RadixArk has open-sourced Miles, a reinforcement learning framework built for post-training large language models at cluster scale. PyTorch announced the release in a blog post describing the framework as a way to keep RL post-training reproducible even as it turns into a distributed-systems problem. The stakes are practical: teams running RL on frontier-scale models now have to coordinate rollout, training, and weight synchronization across thousands of GPUs, and most existing tooling was not built for that.

Miles composes four existing systems rather than replacing them. It uses SGLang for high-throughput rollout generation, NVIDIA’s Megatron-LM for distributed training, Ray for cluster orchestration, and PyTorch as the shared programming layer for models, autograd, and profiling. According to the PyTorch blog post, this composition matters because rollout and training have different performance profiles: rollout is memory-bandwidth-bound during decoding, while training is compute-bound and communication-heavy.
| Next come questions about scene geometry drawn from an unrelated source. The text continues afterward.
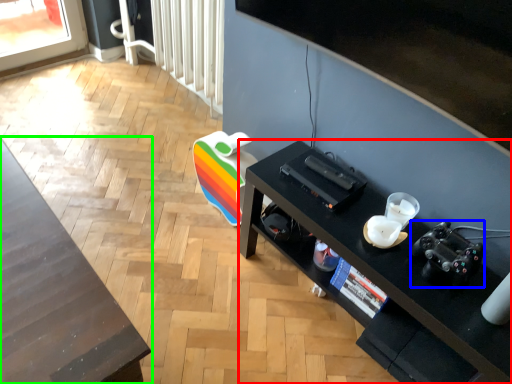
Question: Which is nearer to the desk (highlighted by a red box)? video camera (highlighted by a blue box) or table (highlighted by a green box).

Choices:
 (A) video camera
 (B) table

Answer: (A)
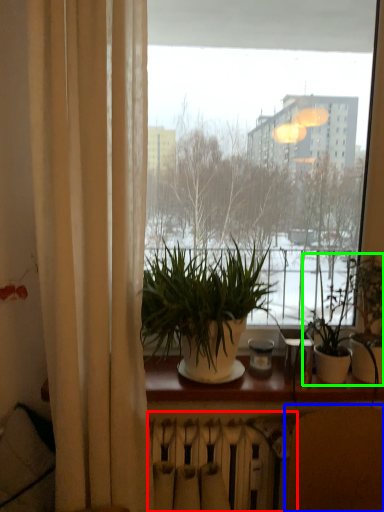
Question: Estimate the real-world distances between objects in this image. Which object is farther from radiator (highlighted by a red box), armchair (highlighted by a blue box) or houseplant (highlighted by a green box)?

Choices:
 (A) armchair
 (B) houseplant

Answer: (B)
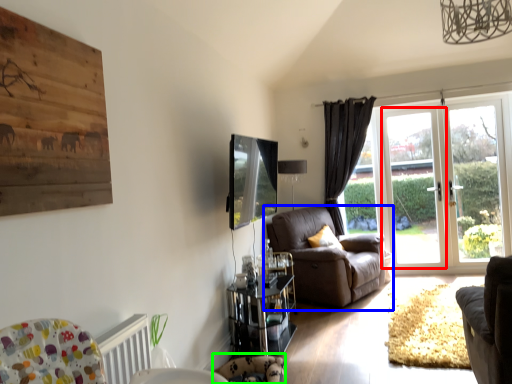
Question: Considering the real-world distances, which object is farthest from screen door (highlighted by a red box)? chair (highlighted by a blue box) or swivel chair (highlighted by a green box)?

Choices:
 (A) chair
 (B) swivel chair

Answer: (B)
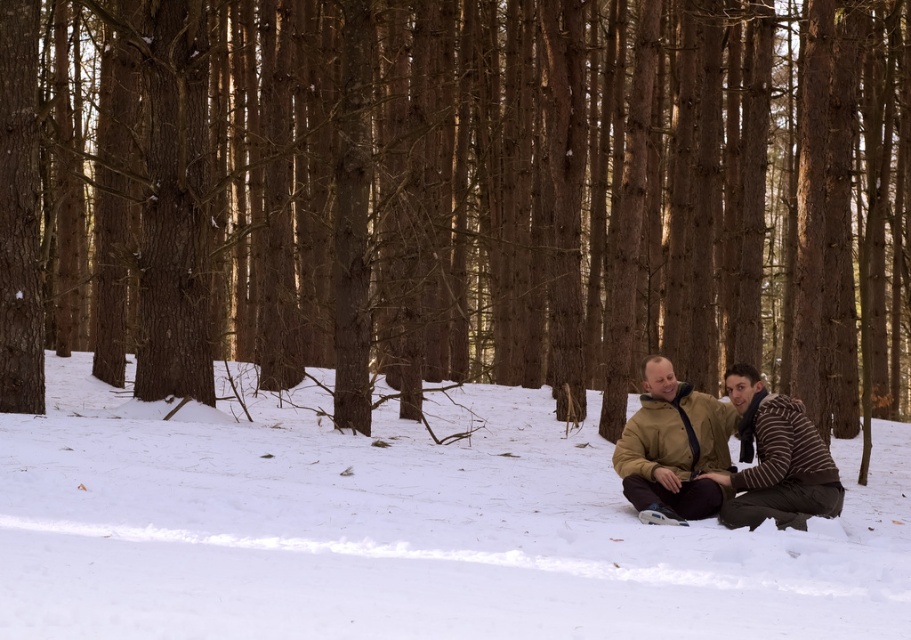
Who is shorter, brown rough tree at center or white fluffy snow at center?

With less height is white fluffy snow at center.

Between point (37, 38) and point (572, 548), which one is positioned in front?

Point (572, 548) is more forward.

In order to click on brown rough tree at center in this screenshot , I will do `click(459, 196)`.

From the picture: Is white fluffy snow at center to the left of tan leather jacket at center from the viewer's perspective?

Indeed, white fluffy snow at center is positioned on the left side of tan leather jacket at center.

Which is above, white fluffy snow at center or tan leather jacket at center?

Positioned higher is tan leather jacket at center.

The height and width of the screenshot is (640, 911). In order to click on white fluffy snow at center in this screenshot , I will do click(404, 531).

At what (x,y) coordinates should I click in order to perform the action: click on white fluffy snow at center. Please return your answer as a coordinate pair (x, y). Image resolution: width=911 pixels, height=640 pixels. Looking at the image, I should click on (404, 531).

Can you confirm if brown rough tree at center is positioned to the right of tan leather jacket at center?

In fact, brown rough tree at center is to the left of tan leather jacket at center.

Which of these two, brown rough tree at center or tan leather jacket at center, stands taller?

Standing taller between the two is brown rough tree at center.

The image size is (911, 640). What are the coordinates of `brown rough tree at center` in the screenshot? It's located at (459, 196).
Keeping the two phases synchronized, especially for weight transfer and routing consistency, is where the engineering effort concentrates.

The framework follows what its authors call a small-core, many-edges design. The trainer itself stays compact, and the parts teams most often want to change (rollout logic, reward computation, loss functions, sample filtering, and training-loop hooks) attach through user-supplied Python modules at launch time. That structure lets infrastructure teams adapt Miles to new algorithms without forking the codebase, a distinction that separates it from RL frameworks that require modifying a shared trainer directly.
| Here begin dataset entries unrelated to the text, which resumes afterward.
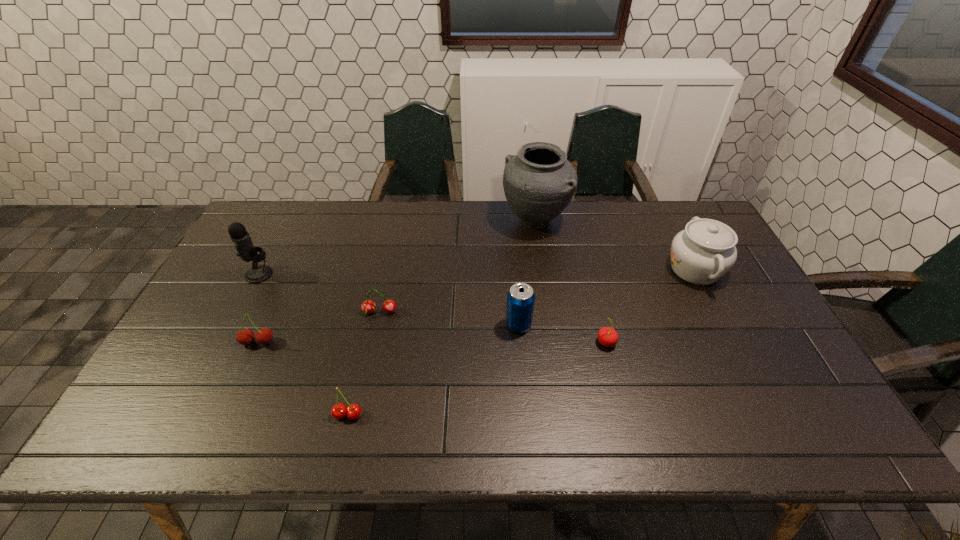
Image resolution: width=960 pixels, height=540 pixels. Identify the location of free space between the farthest cherry and the pop soda. (449, 319).

At what (x,y) coordinates should I click in order to perform the action: click on free point between the rightmost cherry and the farthest cherry. Please return your answer as a coordinate pair (x, y). The width and height of the screenshot is (960, 540). Looking at the image, I should click on (493, 327).

Locate an element on the screen. free spot between the microphone and the farthest cherry is located at coordinates (320, 293).

Identify the location of empty space between the tallest object and the rightmost object. (615, 245).

Find the location of a particular element. This screenshot has width=960, height=540. free space between the chinaware and the rightmost cherry is located at coordinates (651, 306).

Where is `unoccupied position between the sixth shortest object and the urn`? Image resolution: width=960 pixels, height=540 pixels. unoccupied position between the sixth shortest object and the urn is located at coordinates tap(615, 245).

Identify the location of the sixth closest object relative to the rightmost cherry. (245, 336).

Where is `object that is the sixth closest to the nearest object`? Image resolution: width=960 pixels, height=540 pixels. object that is the sixth closest to the nearest object is located at coordinates (539, 182).

The width and height of the screenshot is (960, 540). In order to click on cherry that stands as the third closest to the nearest cherry in this screenshot , I will do `click(607, 336)`.

Point out which cherry is positioned as the second nearest to the farthest cherry. Please provide its 2D coordinates. Your answer should be formatted as a tuple, i.e. [(x, y)], where the tuple contains the x and y coordinates of a point satisfying the conditions above.

[(339, 410)]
Every long-lived process in a Miles run, from trainer ranks to rollout servers, is represented as a Ray actor. That gives Miles access to Ray’s existing operator surface: job submission, worker supervision, log aggregation, and dashboard visibility, without additional bolt-on infrastructure. Ray’s GPU-aware scheduler also supports both disaggregated layouts, where rollout and training run on separate nodes, and colocated layouts on shared nodes. Miles can run in a fully asynchronous mode where rollout actors stream samples into a queue that the trainer drains independently, removing the blocking dependency between generation and training that slows down synchronous pipelines.

On the training side, Miles plugs directly into Megatron-LM’s argument parser, model construction, and distributed checkpoint format rather than wrapping it as a black box. New model architectures are added through plug-in specs, small files that insert custom PyTorch components into Megatron’s pipeline. PyTorch’s post states this lets Miles support architectures such as DeepSeek-V3/V4, GLM-4.7, and Qwen3 MoE variants without maintaining a long-lived Megatron fork.
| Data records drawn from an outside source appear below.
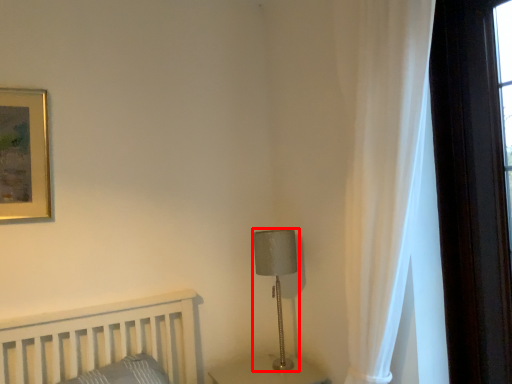
Question: Observing the image, what is the correct spatial positioning of table lamp (annotated by the red box) in reference to curtain?

Choices:
 (A) right
 (B) left

Answer: (B)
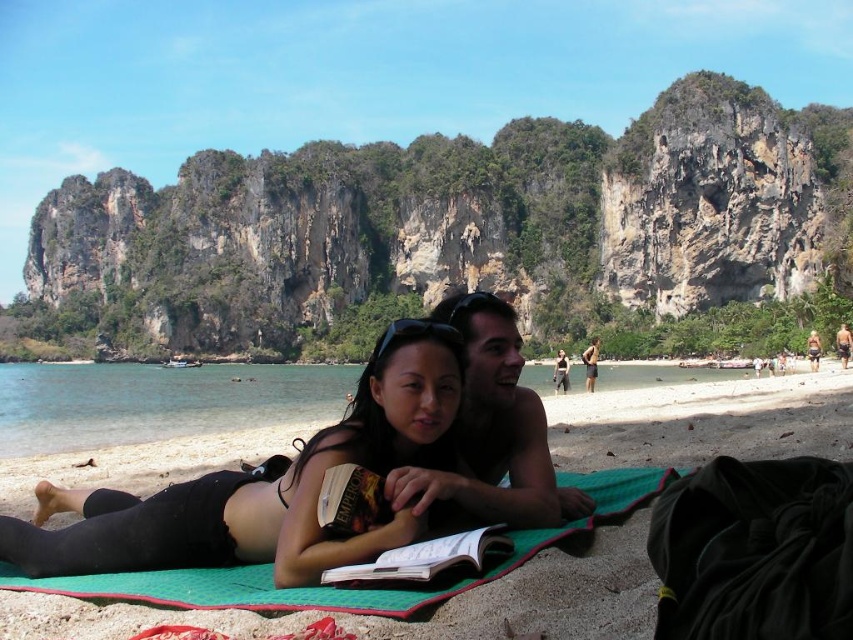
You are a photographer trying to capture the black matte bikini top at center in your shot. There is a point marked at coordinate [268,486]. Based on the scene description, where exactly is this point located on the black matte bikini top at center?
Mixture-of-experts models introduce a specific failure mode that Miles addresses directly: routing decisions made during rollout can drift from the ones computed during training, destabilizing the policy update. Miles counters this with what it calls Rollout Routing Replay, which preserves routing decisions across the rollout and training boundary. The framework also ships a unified low-precision pipeline spanning BF16, FP8, MXFP8, and INT4-QAT, applied consistently across both rollout and training rather than as isolated backend features.

The release announcement lists ready-to-run recipes for DeepSeek-V4, Kimi K2.5 and K2.6, GLM-5 and 5.1, and Qwen3.5 and 3.6, alongside support for NVIDIA’s Hopper and Blackwell GPU generations. The blog post does not include independent benchmarks comparing Miles against other RL frameworks such as OpenRLHF or veRL, so its throughput and cost advantages remain unverified outside RadixArk’s own claims.

For infrastructure teams already running Megatron-LM training jobs, Miles offers a path to add RL post-training without adopting a separate, incompatible stack. Teams evaluating RL frameworks for MoE models in particular should test Rollout Routing Replay against their own routing-drift failures before committing a training budget to it.

Reported by PyTorch on the Miles framework announcement blog post.